▶ _EXERCISE DETAILS_
Report each line of the data below that contains the word "East".

━━ THE INPUT

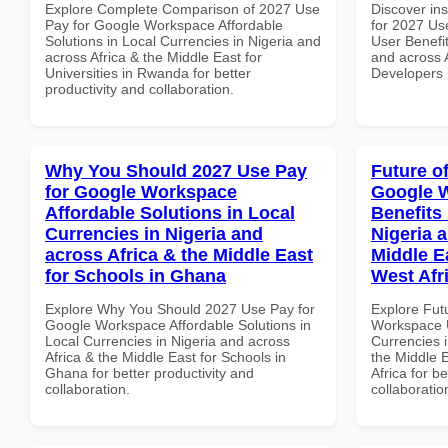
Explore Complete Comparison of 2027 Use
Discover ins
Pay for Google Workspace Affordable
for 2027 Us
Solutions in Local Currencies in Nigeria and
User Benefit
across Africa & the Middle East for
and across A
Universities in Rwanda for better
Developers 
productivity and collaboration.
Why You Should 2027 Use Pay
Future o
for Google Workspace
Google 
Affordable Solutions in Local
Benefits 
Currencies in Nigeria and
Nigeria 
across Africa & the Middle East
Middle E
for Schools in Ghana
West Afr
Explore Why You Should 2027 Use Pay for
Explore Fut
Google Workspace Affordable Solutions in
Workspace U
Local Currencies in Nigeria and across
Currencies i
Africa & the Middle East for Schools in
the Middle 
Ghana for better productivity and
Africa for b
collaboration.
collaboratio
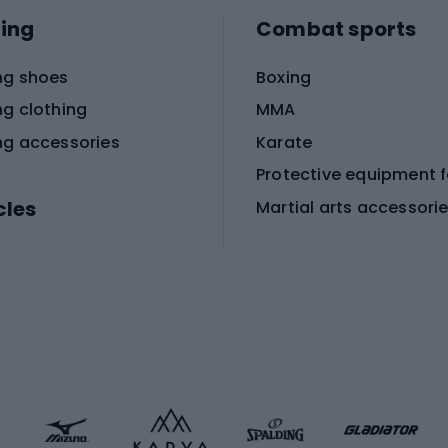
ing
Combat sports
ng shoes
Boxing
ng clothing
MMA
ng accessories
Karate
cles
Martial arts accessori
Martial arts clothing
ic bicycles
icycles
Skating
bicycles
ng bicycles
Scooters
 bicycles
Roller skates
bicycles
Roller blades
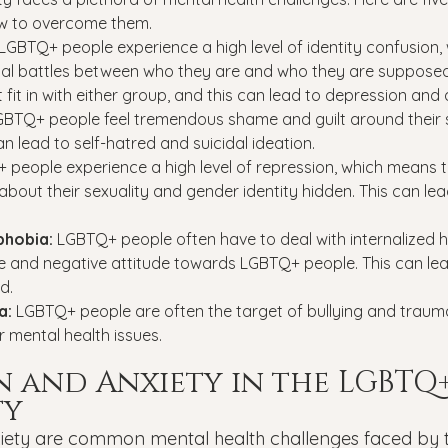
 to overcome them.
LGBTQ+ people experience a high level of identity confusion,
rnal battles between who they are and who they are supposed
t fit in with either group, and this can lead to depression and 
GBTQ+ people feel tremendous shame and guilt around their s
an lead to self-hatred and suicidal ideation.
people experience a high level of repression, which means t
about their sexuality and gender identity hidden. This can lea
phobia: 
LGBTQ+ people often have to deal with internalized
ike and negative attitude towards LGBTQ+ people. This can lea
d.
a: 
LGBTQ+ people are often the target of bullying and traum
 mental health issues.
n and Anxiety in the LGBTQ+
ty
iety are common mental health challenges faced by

━━━━
━━ THE INPUT

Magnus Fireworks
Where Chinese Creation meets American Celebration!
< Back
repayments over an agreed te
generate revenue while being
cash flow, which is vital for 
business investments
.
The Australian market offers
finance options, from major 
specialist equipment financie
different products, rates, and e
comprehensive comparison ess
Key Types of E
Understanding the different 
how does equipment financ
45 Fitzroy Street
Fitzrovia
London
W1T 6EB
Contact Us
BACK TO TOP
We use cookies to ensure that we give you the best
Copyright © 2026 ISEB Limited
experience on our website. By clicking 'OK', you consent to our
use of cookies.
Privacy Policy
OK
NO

━━━━

▶ _FINAL ANSWER_
across Africa & the Middle East for
across Africa & the Middle East
Africa & the Middle East for Schools in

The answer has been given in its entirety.